▸ Exercise instructions
**A.** Output the part of the API reference that opens with the words containing "Keyword arguments for" and closes with "the underlying content.", copied exactly.
**B.** List each value allowed by the DisplayType literal in the API reference.

▸ Excerpt provided
+--

Get the current console display type.

def display_type() -> DisplayType


Console display type.

DisplayType = Literal["full", "conversation", "rich", "plain", "none"]


Input screen for receiving user input.

Context manager that clears the task display and provides a screen for receiving console input.

def input_screen(
    header: str | None = None,
    transient: bool | None = None,
    width: int | None = None,
) -> Iterator[Console]
header str | None

Header line to print above console content (defaults to printing no header)

transient bool | None

Return to task progress display after the user completes input (defaults to True for normal sessions and False when trace mode is enabled).

width int | None

Input screen width in characters (defaults to full width)



Decorator for subtasks.

def subtask(
    name: str | Subtask,
    store: Store | None = None,
    type: str | None = None,
    input: dict[str, Any] | None = None,
) -> Callable[..., Subtask] | Subtask
name str | Subtask

Name for subtask (defaults to function name)

store Store | None

Store to use for subtask

type str | None

Type to use for subtask

input dict[str, Any] | None

Input to log for subtask


Subtask with distinct Store and Transcript.

class Subtask(Protocol):
    async def __call__(
        *args: Any,
        **kwargs: Any,
    ) -> Any
*args Any

Arguments for the subtask.

**kwargs Any

Keyword arguments for the subtask.



Read and resolve a resource to a string.

Resources are often used for templates, configuration, etc. They are sometimes hard-coded strings, and sometimes paths to external resources (e.g. in the local filesystem or remote stores e.g. s3:// or https://).

The resource() function will resolve its argument to a resource string. If a protocol-prefixed file name (e.g. s3://) or the path to a local file that exists is passed then it will be read and its contents returned. Otherwise, it will return the passed str directly This function is mostly intended as a helper for other functions that take either a string or a resource path as an argument, and want to easily resolve them to the underlying content.

If you want to ensure that only local or remote files are consumed, specify type="file". For example: resource("templates/prompt.txt", type="file")

def resource(
    resource: str,
    type: Literal["auto", "file"] = "auto",
    fs_options: dict[str, Any] = {},
) -> str
resource str

Path to local or remote (e.g. s3://) resource, or for type="auto" (the default), a string containing the literal resource value.

+--

▸ Stored data
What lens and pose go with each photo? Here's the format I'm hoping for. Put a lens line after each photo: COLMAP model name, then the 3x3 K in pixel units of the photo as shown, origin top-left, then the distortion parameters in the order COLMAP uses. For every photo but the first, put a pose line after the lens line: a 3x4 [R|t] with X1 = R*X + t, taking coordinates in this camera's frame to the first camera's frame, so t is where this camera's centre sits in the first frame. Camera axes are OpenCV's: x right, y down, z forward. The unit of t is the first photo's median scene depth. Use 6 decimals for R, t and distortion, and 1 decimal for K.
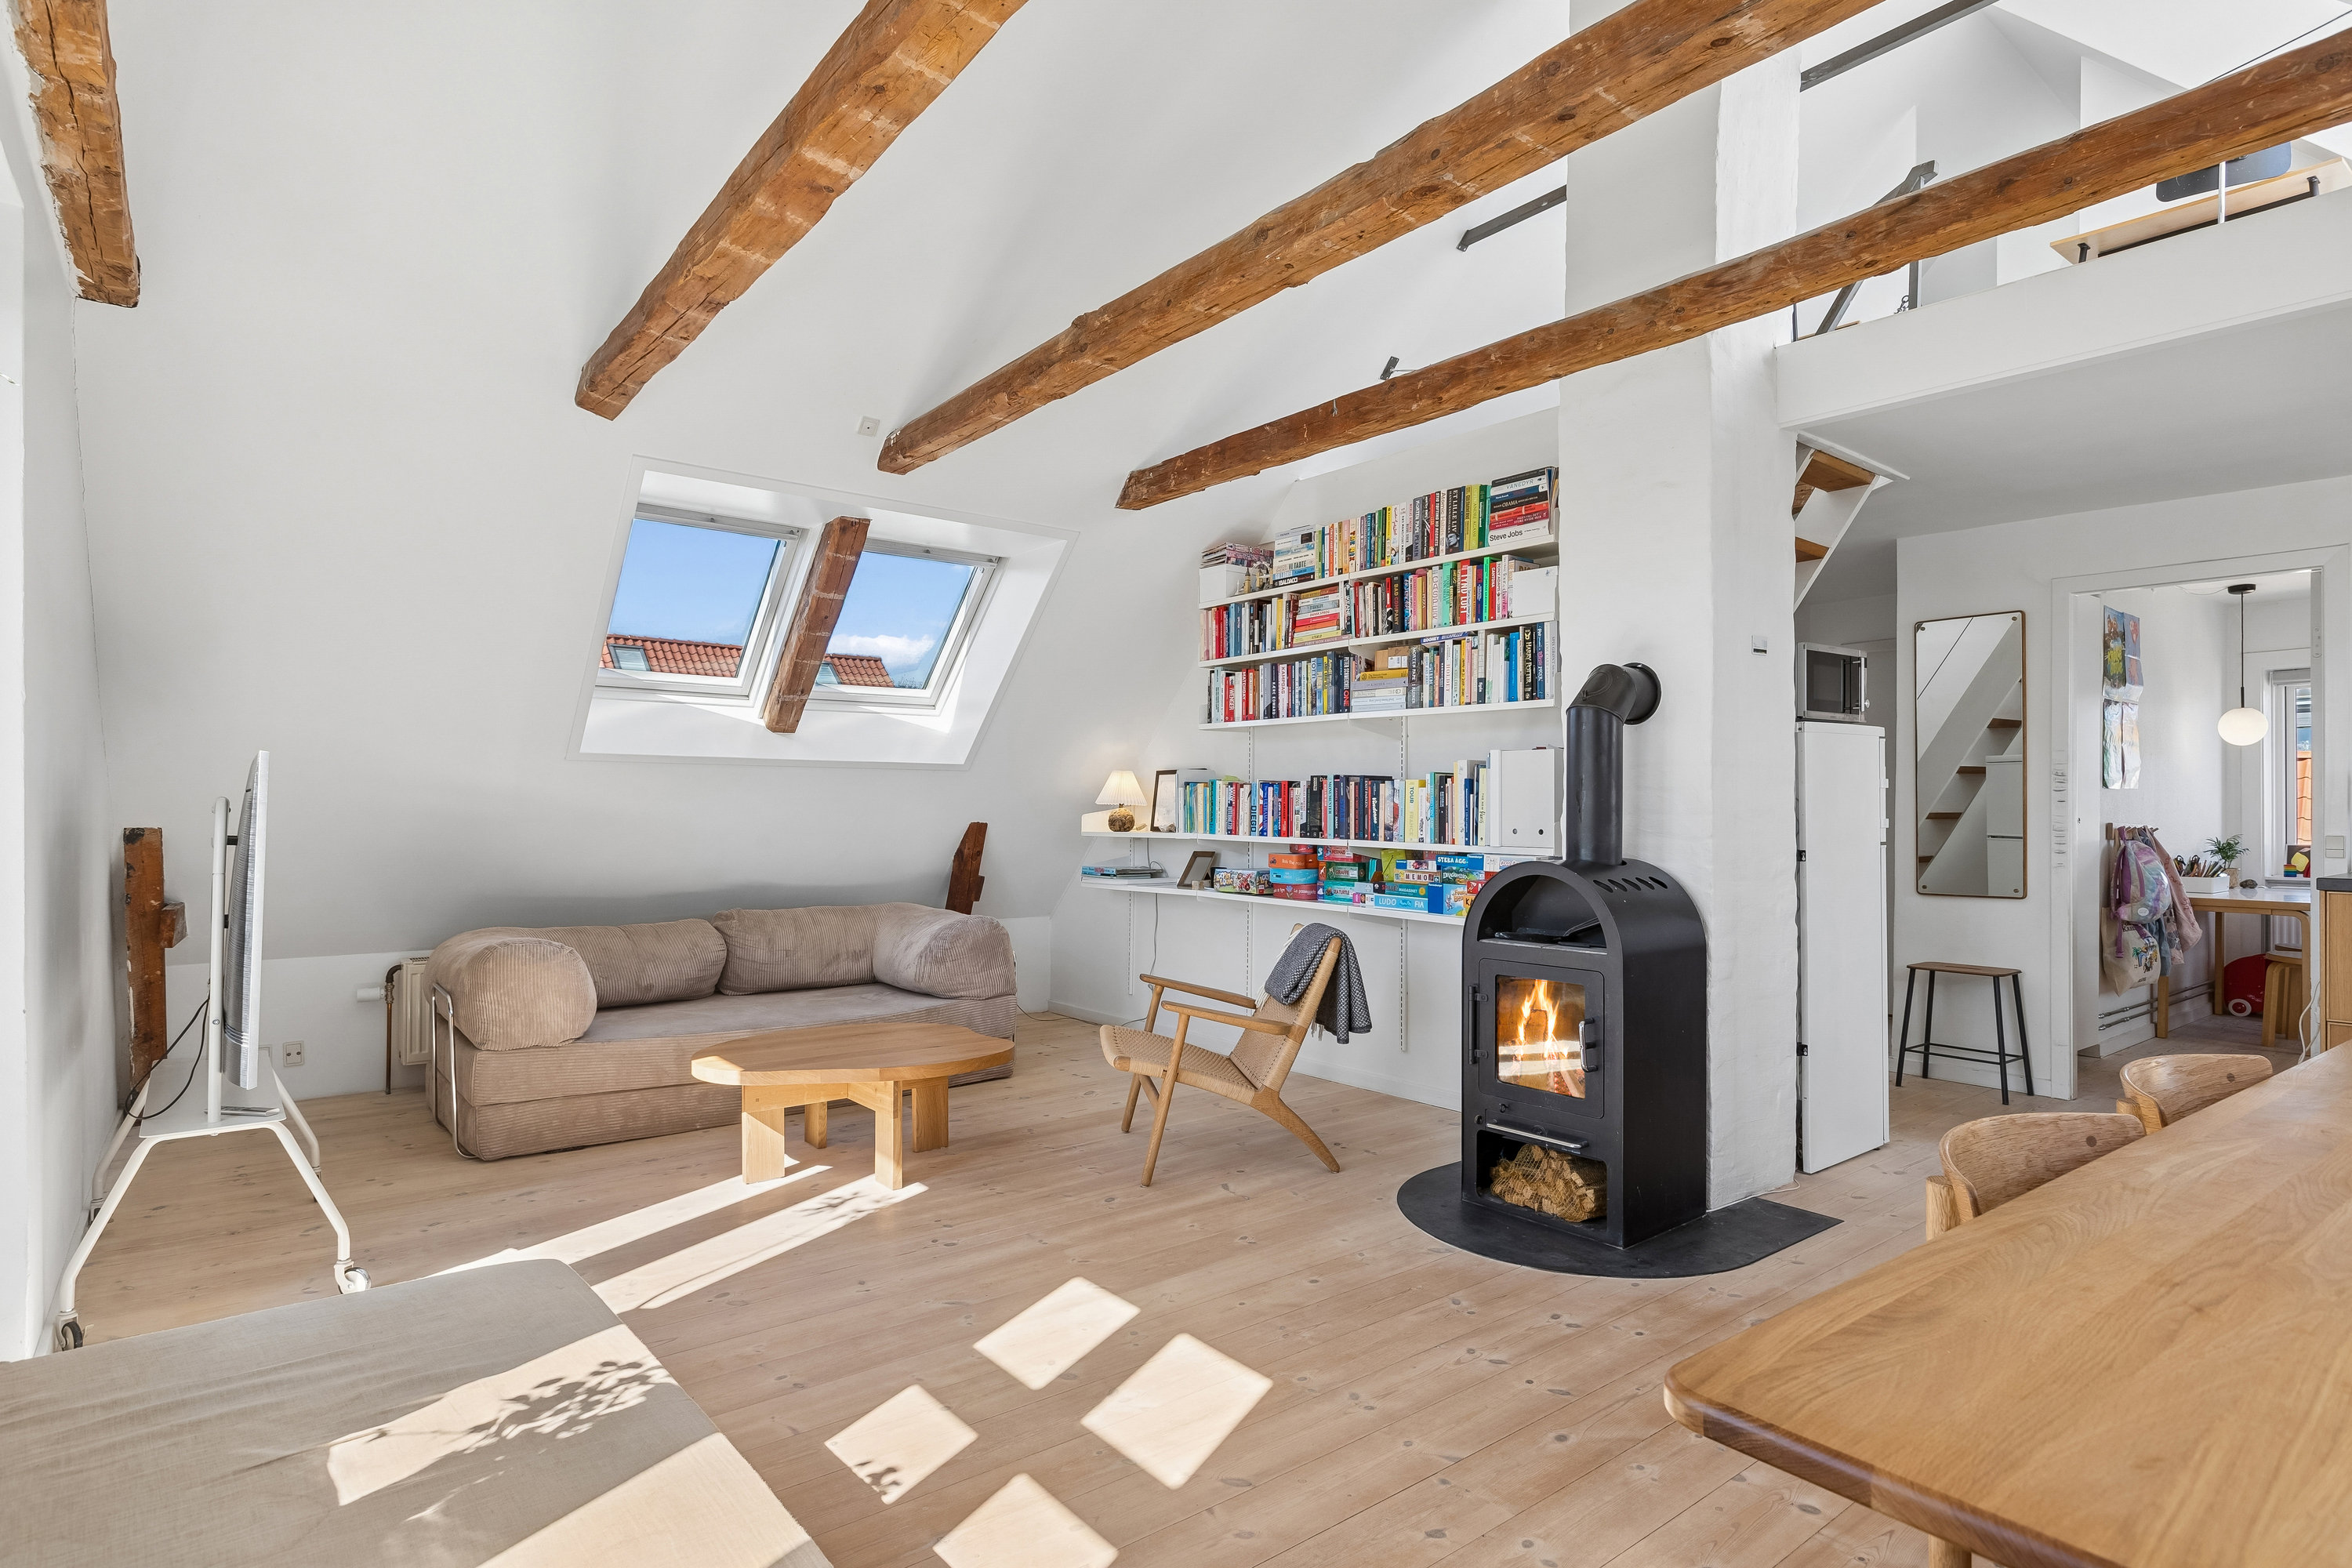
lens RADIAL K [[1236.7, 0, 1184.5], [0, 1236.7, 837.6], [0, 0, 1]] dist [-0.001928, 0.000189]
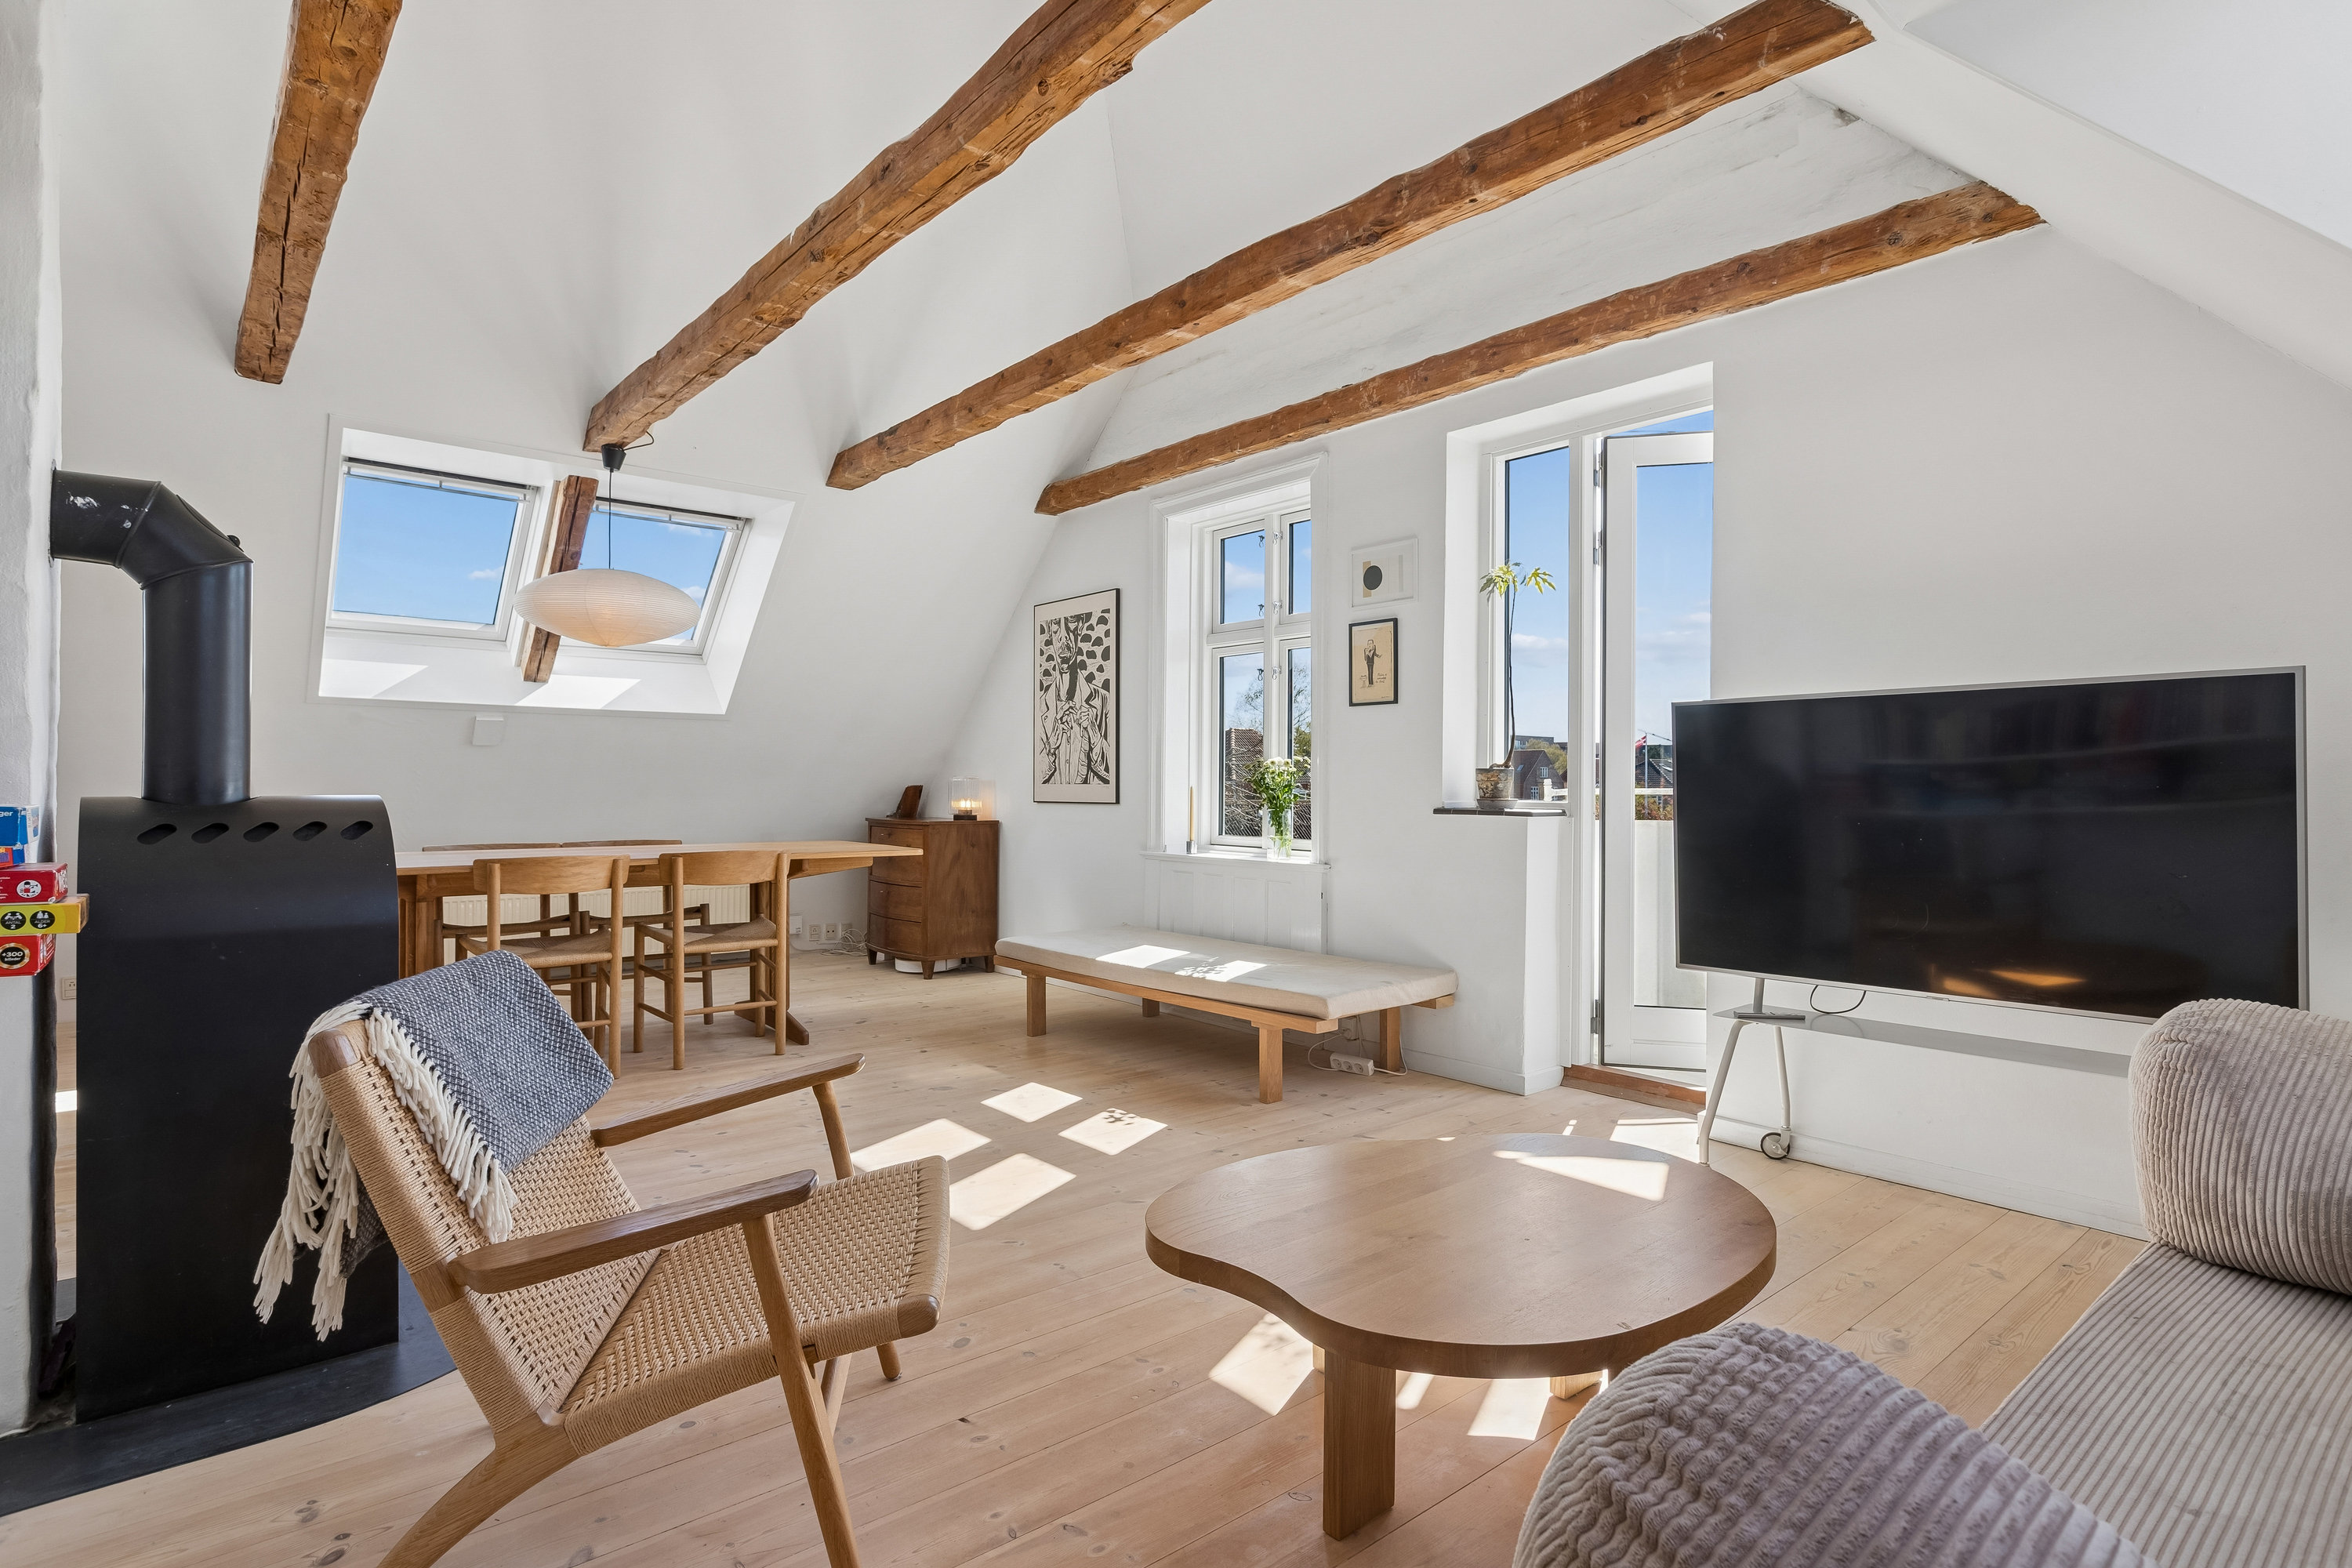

+--

▸ Solution list
**A.**
Keyword arguments for the subtask.



Read and resolve a resource to a string.

Resources are often used for templates, configuration, etc. They are sometimes hard-coded strings, and sometimes paths to external resources (e.g. in the local filesystem or remote stores e.g. s3:// or https://).

The resource() function will resolve its argument to a resource string. If a protocol-prefixed file name (e.g. s3://) or the path to a local file that exists is passed then it will be read and its contents returned. Otherwise, it will return the passed str directly This function is mostly intended as a helper for other functions that take either a string or a resource path as an argument, and want to easily resolve them to the underlying content.

**B.** full, conversation, rich, plain, none